The School of Life has a curriculum that gives bite-sized lectures (usually under 10 minutes) on the lives and ideas of famous philosophers, artists, psychotherapists, and writers. It introduces the viewers to Nietzsche and James Joyce without the intimidation of big books with hard language. The channel also tackles interesting topics such as “Why You Will Marry the Wrong Person,” “Why Germans Can Say Things No One Else Can,” and “Pop Culture: Taylor Swift’s Legs & Climate Change.”
The School of Life incorporates a unique blend of cynicism and optimism. One of its most viewed videos “The Darkest Truth about Love,” states “you will never find the right person…you are irredeemably alone…you will not be understood.” In a world that force-feeds positive thinking, it confirms the cynicism we secretly hold and the reality of life. The School of Life addresses our subconscious fear of “there is no love” by putting our ideas of “love” in perspective. It makes us realize that perhaps our ideas of “love” are unattainable, yet continuously perpetuated by society. The channel never fails to urge us, earnestly, to keep loving. However the channel suggests to its viewers not to just chase the “love” society has defined for us, but a more realistic one a person must define for themselves.

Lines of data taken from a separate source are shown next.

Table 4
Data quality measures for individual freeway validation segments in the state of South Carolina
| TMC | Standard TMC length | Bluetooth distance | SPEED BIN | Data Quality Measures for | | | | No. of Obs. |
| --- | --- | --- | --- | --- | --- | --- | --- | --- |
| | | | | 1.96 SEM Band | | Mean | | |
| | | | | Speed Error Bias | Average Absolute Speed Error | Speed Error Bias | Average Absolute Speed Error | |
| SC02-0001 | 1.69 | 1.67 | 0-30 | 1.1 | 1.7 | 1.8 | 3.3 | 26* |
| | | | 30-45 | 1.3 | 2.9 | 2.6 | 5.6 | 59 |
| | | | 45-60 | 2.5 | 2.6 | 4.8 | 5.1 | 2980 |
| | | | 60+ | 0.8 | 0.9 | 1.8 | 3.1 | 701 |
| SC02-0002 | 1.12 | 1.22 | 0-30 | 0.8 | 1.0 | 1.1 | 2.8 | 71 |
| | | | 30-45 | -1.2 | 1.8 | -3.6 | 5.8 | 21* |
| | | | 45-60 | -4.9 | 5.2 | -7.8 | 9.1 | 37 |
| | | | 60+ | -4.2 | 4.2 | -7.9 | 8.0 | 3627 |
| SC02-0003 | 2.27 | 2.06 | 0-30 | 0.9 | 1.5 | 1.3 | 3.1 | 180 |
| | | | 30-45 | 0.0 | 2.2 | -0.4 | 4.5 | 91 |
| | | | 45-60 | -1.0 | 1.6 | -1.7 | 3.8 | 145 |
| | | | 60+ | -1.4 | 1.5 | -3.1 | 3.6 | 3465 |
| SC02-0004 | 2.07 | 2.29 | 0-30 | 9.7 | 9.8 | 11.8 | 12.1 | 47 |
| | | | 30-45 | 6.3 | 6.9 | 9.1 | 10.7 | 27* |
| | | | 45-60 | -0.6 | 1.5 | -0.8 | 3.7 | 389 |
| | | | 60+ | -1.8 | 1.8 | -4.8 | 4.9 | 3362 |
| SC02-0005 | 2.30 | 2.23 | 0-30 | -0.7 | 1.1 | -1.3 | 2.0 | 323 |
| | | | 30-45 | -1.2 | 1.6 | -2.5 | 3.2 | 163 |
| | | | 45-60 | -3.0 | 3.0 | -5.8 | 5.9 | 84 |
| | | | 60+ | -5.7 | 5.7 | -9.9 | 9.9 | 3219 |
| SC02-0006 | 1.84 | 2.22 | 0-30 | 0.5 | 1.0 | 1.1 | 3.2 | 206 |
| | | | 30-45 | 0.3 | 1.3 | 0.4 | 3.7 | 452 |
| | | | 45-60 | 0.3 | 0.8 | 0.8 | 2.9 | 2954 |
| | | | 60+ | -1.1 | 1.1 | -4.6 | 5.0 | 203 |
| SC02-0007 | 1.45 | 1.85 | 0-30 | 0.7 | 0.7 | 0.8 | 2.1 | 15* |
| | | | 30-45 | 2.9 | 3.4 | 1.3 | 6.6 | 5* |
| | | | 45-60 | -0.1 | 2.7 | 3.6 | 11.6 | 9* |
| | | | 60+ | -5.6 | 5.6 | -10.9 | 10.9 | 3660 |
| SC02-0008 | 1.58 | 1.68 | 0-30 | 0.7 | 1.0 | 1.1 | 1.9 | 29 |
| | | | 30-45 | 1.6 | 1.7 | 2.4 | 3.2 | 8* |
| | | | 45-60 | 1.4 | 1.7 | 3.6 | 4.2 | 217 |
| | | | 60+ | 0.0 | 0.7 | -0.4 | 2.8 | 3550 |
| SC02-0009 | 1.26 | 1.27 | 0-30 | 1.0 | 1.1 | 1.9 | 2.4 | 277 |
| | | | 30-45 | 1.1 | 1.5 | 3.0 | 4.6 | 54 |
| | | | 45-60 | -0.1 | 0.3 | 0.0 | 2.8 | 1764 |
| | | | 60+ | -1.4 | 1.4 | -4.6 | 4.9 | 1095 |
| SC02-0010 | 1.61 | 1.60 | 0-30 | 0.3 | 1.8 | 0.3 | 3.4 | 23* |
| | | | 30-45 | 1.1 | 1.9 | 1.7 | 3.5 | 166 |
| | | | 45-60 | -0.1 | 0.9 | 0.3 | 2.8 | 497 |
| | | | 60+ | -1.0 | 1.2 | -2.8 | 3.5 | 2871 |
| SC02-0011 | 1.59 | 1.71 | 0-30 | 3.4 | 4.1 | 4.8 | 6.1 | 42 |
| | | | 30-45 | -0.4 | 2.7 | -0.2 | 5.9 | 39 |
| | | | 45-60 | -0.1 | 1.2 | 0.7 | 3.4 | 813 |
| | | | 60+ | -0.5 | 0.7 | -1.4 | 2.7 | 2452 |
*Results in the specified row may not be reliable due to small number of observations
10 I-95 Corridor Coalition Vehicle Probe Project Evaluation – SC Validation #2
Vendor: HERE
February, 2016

An especially fitting video for the political turbulence we are currently experiencing is “The Fragility of Good Government,” in which we are reminded that good government is enjoyed by a few people in a few parts of the world for a few periods in time. If the structure of good government seems to be falling apart, it is not becoming worse, but reverting to how it was. We should recognize that good government is fundamentally fragile, which requires all of us to commit to restoring it to its delicate state of “goodness.” The video can be deeply comforting because it exposes all the reasons why things will go wrong, but can still “go right.”
Besides pessimism, another major quality The School of Life wants its viewers to have is empathy. It teaches us that everyone is vulnerable, weird, and awful at communicating their wants to others. The channel is perfect for when you are angry at a friend, a lover, or a family member, to remind yourself that everyone is selfish and neurotic, yet pitiable and lovable, and they desperately need your generosity.
The lessons from The School of Life are melancholic yet heartwarming. They reaffirm that everything and everyone is just as bad as you think, but still manage to convince you to be hopeful and to try.